Environmental Water And Management
Why we are interested
Following the 30-years of water policy reform agenda, water ownership in most regions, demands and behaviours have modified as to incorporate water usage for environmental water management, as well as water usage for production. For more information on the reform agenda, please view a History of Water Reform by the GVIA.
In the Gwydir Valley, the NSW and Commonwealth environmental water managers are now actively responsible for:
- 28.5% of high security entitlement;
- 29% of general security entitlement; and
- 13% of supplementary entitlement.
These percentages reflect held environmental water in either NSW Contingency Allowances, NSW Government or Commonwealth Environmental Water
These held entitlements are in addition to planned environmental water provisions included in various water sharing plans in the
valley. For example, in the Gwydir Regulated River, 19% of the long-term annual flows of the river system are available for extraction
by users - and this includes the sharing of all supplementary flows 50:50 between the environment and users. Or in the groundwater systems
where 85% of the sustainable yield is available for extraction, resulting in a 55% reduction in groundwater entitlements.

Extracted material:
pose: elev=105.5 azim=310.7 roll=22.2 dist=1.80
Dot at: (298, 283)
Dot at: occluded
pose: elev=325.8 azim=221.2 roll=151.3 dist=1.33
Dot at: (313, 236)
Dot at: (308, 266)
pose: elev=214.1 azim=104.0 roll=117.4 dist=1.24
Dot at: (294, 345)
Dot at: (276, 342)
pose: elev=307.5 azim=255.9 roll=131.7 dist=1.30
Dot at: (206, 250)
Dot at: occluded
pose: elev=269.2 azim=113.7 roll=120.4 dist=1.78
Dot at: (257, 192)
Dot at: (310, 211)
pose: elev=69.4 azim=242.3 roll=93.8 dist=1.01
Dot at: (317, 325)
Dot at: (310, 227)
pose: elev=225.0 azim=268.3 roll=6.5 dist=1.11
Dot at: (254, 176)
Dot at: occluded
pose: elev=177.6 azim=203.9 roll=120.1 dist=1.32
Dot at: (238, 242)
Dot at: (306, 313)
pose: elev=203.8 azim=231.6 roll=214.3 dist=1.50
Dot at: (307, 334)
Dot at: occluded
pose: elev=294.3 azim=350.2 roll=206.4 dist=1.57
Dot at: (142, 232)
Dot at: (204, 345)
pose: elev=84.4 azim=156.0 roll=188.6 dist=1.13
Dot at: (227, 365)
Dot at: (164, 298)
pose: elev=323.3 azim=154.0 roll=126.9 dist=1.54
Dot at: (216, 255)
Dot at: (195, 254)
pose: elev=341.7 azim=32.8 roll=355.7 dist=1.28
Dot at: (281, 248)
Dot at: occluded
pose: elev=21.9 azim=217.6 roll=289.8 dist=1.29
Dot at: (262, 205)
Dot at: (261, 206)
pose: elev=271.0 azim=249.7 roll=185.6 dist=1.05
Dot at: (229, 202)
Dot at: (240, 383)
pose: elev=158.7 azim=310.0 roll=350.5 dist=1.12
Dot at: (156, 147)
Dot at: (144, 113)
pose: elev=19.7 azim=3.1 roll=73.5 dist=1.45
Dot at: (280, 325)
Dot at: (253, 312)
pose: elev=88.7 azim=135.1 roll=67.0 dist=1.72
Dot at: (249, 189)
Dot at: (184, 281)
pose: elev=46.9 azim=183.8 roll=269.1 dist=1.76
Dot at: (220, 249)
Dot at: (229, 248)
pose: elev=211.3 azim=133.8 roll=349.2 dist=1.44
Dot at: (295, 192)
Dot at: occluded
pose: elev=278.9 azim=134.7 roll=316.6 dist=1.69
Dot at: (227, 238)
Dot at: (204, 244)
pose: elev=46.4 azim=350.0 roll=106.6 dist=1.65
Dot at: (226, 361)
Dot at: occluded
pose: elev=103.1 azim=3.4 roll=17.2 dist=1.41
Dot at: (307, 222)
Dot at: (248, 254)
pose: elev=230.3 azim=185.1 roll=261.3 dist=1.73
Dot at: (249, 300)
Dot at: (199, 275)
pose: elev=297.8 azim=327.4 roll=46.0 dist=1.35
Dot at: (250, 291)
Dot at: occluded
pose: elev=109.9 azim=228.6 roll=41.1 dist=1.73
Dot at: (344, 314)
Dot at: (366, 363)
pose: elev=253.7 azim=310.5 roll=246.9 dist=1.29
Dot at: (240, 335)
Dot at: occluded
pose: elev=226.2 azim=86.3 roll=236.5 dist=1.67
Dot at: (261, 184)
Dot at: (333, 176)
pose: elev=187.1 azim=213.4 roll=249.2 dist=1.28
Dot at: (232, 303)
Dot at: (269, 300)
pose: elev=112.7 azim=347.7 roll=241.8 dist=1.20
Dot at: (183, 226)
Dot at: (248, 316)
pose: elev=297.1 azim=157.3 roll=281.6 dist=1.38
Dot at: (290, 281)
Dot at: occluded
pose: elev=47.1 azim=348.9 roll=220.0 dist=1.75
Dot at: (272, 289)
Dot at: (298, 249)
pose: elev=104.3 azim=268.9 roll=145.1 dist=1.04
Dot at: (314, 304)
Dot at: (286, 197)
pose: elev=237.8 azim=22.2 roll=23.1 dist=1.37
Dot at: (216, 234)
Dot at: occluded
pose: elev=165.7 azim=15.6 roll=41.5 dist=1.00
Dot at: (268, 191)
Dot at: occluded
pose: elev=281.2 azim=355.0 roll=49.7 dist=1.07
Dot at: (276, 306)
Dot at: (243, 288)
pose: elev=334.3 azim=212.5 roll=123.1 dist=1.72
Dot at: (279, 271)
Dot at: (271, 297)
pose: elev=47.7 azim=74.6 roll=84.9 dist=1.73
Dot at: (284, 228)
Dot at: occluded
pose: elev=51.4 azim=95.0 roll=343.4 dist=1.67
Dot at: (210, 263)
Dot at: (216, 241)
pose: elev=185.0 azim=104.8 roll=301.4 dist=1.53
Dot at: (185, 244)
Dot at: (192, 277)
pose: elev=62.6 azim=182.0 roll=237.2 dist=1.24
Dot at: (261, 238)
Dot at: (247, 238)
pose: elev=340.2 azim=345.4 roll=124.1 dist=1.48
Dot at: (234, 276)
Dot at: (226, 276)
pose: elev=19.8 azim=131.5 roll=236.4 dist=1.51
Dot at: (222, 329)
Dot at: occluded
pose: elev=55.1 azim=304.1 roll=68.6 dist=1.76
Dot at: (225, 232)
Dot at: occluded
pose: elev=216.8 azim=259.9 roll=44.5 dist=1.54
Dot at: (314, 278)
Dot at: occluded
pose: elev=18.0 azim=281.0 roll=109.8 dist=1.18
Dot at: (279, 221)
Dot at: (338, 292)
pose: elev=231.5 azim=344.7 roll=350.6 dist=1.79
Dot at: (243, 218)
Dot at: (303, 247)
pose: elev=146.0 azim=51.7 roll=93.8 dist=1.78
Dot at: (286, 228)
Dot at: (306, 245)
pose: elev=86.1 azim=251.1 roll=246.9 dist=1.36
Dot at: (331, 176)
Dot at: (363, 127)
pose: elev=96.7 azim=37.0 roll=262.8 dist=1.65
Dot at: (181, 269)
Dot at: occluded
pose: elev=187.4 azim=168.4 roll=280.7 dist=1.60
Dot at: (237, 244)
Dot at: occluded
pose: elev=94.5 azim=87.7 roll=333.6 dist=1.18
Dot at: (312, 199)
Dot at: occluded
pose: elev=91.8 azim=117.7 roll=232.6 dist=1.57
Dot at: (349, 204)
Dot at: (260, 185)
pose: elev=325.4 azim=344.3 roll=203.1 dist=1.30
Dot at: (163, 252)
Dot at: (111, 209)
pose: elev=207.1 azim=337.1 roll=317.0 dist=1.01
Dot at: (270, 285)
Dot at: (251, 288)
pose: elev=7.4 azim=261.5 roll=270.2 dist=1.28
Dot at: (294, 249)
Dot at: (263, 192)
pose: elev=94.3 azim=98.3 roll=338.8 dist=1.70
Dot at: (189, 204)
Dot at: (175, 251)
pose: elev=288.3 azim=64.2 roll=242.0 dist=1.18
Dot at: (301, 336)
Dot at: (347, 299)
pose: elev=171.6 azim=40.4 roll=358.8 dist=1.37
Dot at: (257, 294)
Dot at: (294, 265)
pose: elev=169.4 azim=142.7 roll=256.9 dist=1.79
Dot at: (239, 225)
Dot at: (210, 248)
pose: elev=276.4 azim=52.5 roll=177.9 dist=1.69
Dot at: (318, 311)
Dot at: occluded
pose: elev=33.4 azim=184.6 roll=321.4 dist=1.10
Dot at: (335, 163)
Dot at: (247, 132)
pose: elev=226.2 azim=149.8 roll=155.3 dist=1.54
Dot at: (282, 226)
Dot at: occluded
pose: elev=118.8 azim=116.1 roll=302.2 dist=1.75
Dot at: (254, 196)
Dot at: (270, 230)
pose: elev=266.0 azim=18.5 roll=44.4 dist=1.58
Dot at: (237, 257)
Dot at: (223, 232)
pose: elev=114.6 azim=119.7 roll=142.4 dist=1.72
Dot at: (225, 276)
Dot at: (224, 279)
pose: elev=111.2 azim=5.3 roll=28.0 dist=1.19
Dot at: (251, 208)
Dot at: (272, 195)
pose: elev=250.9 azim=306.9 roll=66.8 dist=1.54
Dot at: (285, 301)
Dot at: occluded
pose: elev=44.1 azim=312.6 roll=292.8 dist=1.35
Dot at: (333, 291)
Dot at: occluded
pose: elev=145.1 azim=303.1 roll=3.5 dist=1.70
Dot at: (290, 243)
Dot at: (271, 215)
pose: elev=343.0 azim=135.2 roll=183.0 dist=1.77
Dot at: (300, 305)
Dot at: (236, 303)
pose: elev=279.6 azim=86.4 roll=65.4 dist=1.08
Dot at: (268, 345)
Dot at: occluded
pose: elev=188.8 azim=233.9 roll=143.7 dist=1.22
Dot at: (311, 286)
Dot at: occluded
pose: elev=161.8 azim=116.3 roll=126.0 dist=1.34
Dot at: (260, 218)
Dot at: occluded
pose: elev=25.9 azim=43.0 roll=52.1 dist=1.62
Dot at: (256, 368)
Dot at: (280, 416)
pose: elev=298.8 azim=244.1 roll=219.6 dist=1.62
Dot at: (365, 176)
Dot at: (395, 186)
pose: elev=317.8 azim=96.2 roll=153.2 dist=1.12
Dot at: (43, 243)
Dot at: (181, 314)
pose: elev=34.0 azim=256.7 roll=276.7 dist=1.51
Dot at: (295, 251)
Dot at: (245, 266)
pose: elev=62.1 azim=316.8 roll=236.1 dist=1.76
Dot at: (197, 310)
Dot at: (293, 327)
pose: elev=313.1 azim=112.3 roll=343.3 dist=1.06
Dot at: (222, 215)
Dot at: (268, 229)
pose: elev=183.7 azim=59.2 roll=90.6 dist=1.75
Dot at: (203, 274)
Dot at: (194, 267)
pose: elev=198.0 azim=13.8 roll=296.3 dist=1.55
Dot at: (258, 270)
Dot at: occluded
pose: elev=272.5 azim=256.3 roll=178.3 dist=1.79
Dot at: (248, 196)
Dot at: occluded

Directions for this task: According to the Gwydir Valley water text, what produced the 55% reduction in groundwater entitlements? Explain in one to three sentences. The records aren't needed here.

Solution to the exercise: In the groundwater systems, only 85% of the sustainable yield is available for extraction. That limit resulted in a 55% reduction in groundwater entitlements.